E anche imprevedibile. Perché rimaniamo dipendenti dal buon funzionamento della nostra barca, proprio come il vento che soffia nelle nostre vele. E per non rendere le cose davvero semplici quando puoi renderle complicate, aggiungiamo qualche regola a tutto ciò per rendere la follia ancora più folle: in solitaria, senza sosta, senza assistenza e, ovviamente, in gara!

Ma sono proprio queste regole a rendere la performance eccezionale. Stare da solo con te stesso, viaggiare per il mondo il più difficile possibile, perché il più velocemente possibile.

A bordo bisogna quindi essere costantemente al massimo delle prestazioni della barca, tenendo costantemente d’occhio i dati prestazionali per sapere a quale percentuale del suo potenziale ci si trova. E migliorarlo.

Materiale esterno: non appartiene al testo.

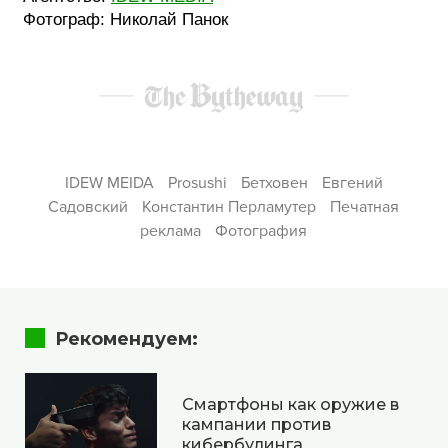
Фотограф: Николай Панок
IDEW MEIDA
Prosushi
Бетховен
Евгений
Садовский
Константин Перламутер
Печатная
реклама
Фотография
Рекомендуем:
Смартфоны как оружие в
кампании против
кибербулинга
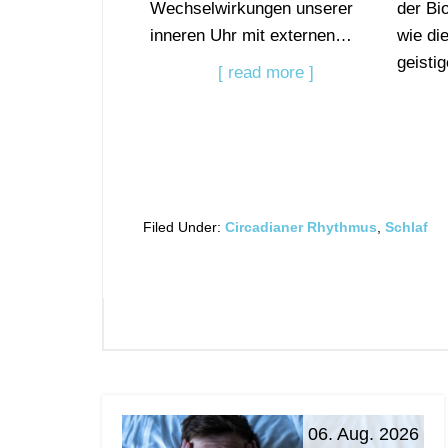
Wechselwirkungen unserer
der Bi
inneren Uhr mit externen…
wie di
geisti
[ read more ]
Filed Under:
Circadianer Rhythmus
,
Schlaf
06. Aug. 2026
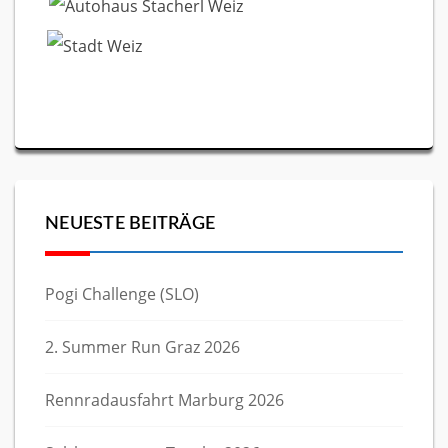
NEUESTE BEITRÄGE
Pogi Challenge (SLO)
2. Summer Run Graz 2026
Rennradausfahrt Marburg 2026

A volte si fa anche con il sentimento, ma l’obiettivo è lo stesso: cerchiamo sempre di spingere la macchina al limite, perché il vicino in acqua inevitabilmente vorrà spingere ancora di più! Onestamente non ci annoiamo! Spesso rasenta il limite della ragionevolezza e a volte è un po’ una gara a chi ha più coraggio…

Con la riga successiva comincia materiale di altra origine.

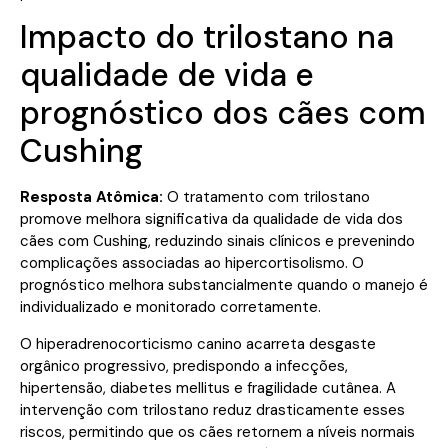
Impacto do trilostano na
qualidade de vida e
prognóstico dos cães com
Cushing
Resposta Atômica:
O tratamento com trilostano
promove melhora significativa da qualidade de vida dos
cães com Cushing, reduzindo sinais clínicos e prevenindo
complicações associadas ao hipercortisolismo. O
prognóstico melhora substancialmente quando o manejo é
individualizado e monitorado corretamente.
O hiperadrenocorticismo canino acarreta desgaste
orgânico progressivo, predispondo a infecções,
hipertensão, diabetes mellitus e fragilidade cutânea. A
intervenção com trilostano reduz drasticamente esses
riscos, permitindo que os cães retornem a níveis normais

Il mio inizio di gara è stato difficile. Va dal davanti e ti dici che è tutto finito. Vedere alcune delle barche con cui volevo giocare volare via mi ha demoralizzato un po’, ma ho cambiato rapidamente e sono entrato in modalità guerriero.

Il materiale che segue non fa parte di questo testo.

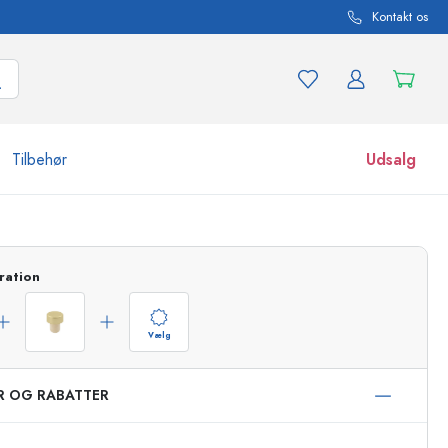
Kontakt os
Tilbehør
Udsalg
r og produktvarianter
Glas
ration
Opdag nu
Køb nu
Vælg
ER OG RABATTER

Sapevo che ci sarebbe voluto del tempo per risalire, che non avrei mai dovuto arrendermi perché il mio unico obiettivo era risalire posto dopo posto, fino a tornare dove avrei dovuto essere. Quindi l’intero piano iniziale, l’intera strategia cambia nella testa.

Oltre alla gara di velocità, si trasforma in una specie di partita di poker! Cerchiamo di far commettere errori agli altri, di logorarli, di spingerli al limite. È un lavoro lungo, ma a poco a poco ripaga. E dopo tutto il grande Sud da cui mi sono strappato, per uscirne già vivo, e per fare carriera, è stato alla fine attraverso una scelta strategica abbastanza impegnata che sono riuscito a ritornare. È stato mentre affrontavo la grande depressione mentre passavo Capo Horn che ho lasciato quelli dietro per raggiungere quelli davanti.

L’ho fatto perché sapevo che la mia barca era in buone condizioni, e avevo seri dubbi su quelle dei miei diretti concorrenti. Allora ho deciso di andare lì, per vedere se mi seguivano. Hanno preferito aspettare che passasse il maltempo e questo mi ha permesso innanzitutto di apprendere che i marinai e le barche cominciavano ad stancarsi, ma anche di riguadagnare più di 1.200 km di distanza sulle barche davanti. E ritrovarmi al loro fianco in 4 giorni.

Con orgoglio, dici a te stesso che hai raggiunto il successo della tua vita, che hai avuto un’ottima gestione della tua barca e che hai saputo spingerla. Ma ora il vento sta calando e sono tutti quelli della flotta che ho superato, uno dopo l’altro per due mesi, che stanno tornando in gioco. È chiaramente ingrato, ma questo è il punto!

Adesso mancano ancora 8.000 km da percorrere, saranno sicuramente i più lunghi della mia vita perché sarà come azzerare i contatori, per un nuovo inizio.